As cities become more involved in environmental efforts, it can benefit greatly from the field of urban earth science, which adapts earth science techniques to cities to account for the presence of humans and manmade structures. Urban earth science deals with the uncontrollability of those factors and attempts to come to conclusions about what actions to take in an urban environment.

Here is an example of using urban earth science to successfully test carbon content in soil samples in Boston:

But working in cities poses certain constraints. On several occasions, Hutyra has located studies in other professors’ backyards, where she knows her equipment won’t be tampered with, but that means the sites aren’t a random sample. When Million Trees NYC started removing sidewalk pavement to create new tree boxes, Hutyra and a post-doctoral student were invited to take soil samples of the newly uncovered earth, some of which had been entombed for over 100 years. But there was no obvious undisturbed control site. They ended up sampling non-entombed soils wherever they could find them.

“It was far from perfect,” says Hutyra, and she’s up front about that in her research. But the results were intriguing: The soil’s carbon was depleted by around two-thirds and its nitrogen by 95 percent. That meant the city needed to increase the depth of its excavations to backfill with more nitrogen-rich soil, but the finding could also have implications worldwide. If those numbers hold true in other locations, “that’s a lot of soils that are basically sterile now. And that carbon is gone so it’s contributed to the climate problem that we now have,” says Hutyra.

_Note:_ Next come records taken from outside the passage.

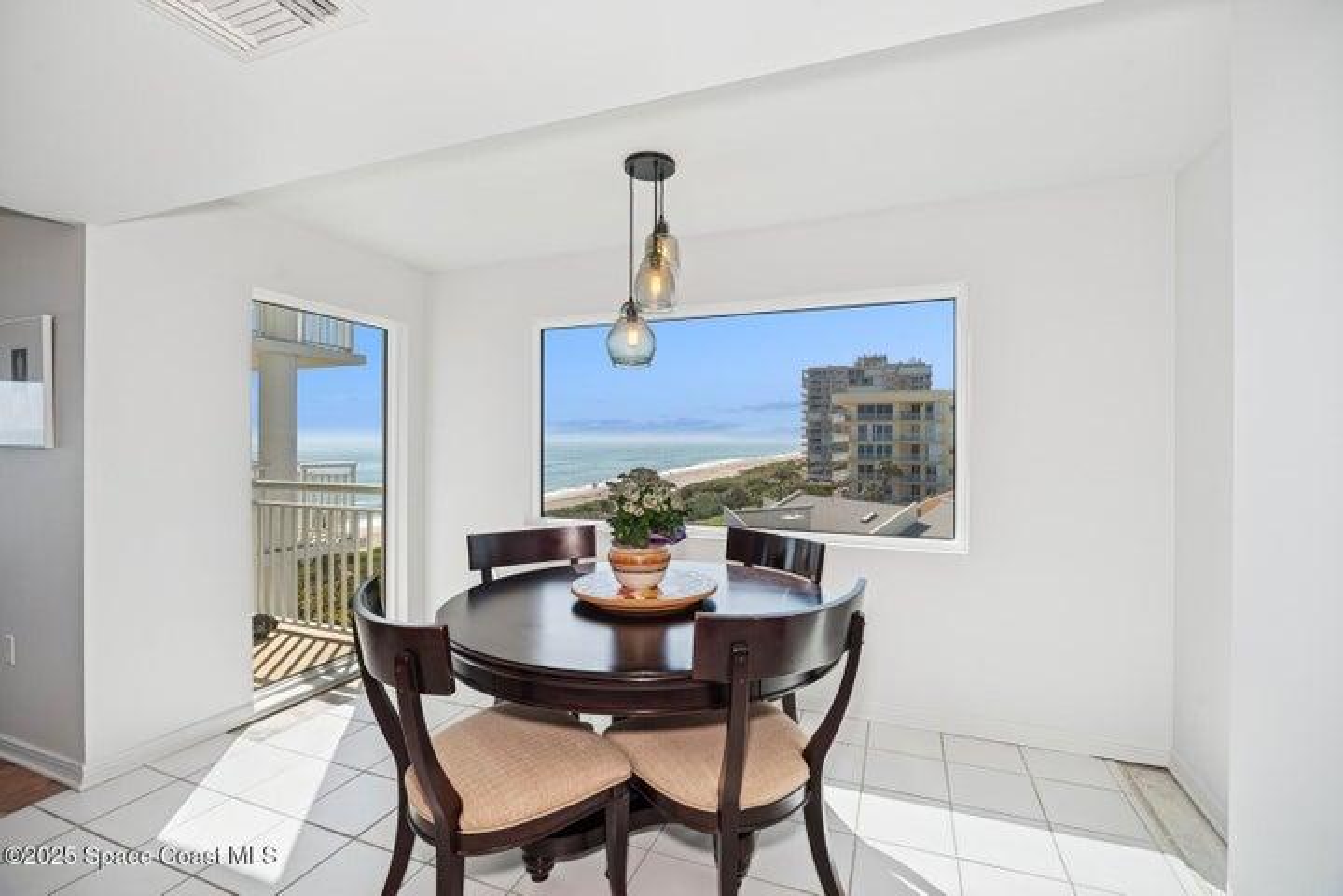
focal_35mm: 15
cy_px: 448
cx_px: 672
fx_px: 560
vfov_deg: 77.3
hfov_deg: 100.4
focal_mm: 15
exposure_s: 1/100
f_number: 8
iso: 200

As cities go to work on their climate plans, Hutyra and Templer agree, they’ll benefit from greater access to this type of research. In Boston, for example, a study they conducted together found that while fossil fuel combustion was far and away the biggest source of CO2 in the center of the city, in the more residential areas emissions from soil were nearly on par. Templer attributes that finding to the overapplication of store-bought fertilizers. Mayors are doing a great job focusing on emissions in their climate plans, she says, “but for the most part, if not everywhere, they only focus on human emissions of CO2 like fossil fuel combustion.” If, instead of raking them all away, Bostonians were to keep some of their fallen leaves each autumn to use as natural mulch, it could have an impact on CO2 emissions too.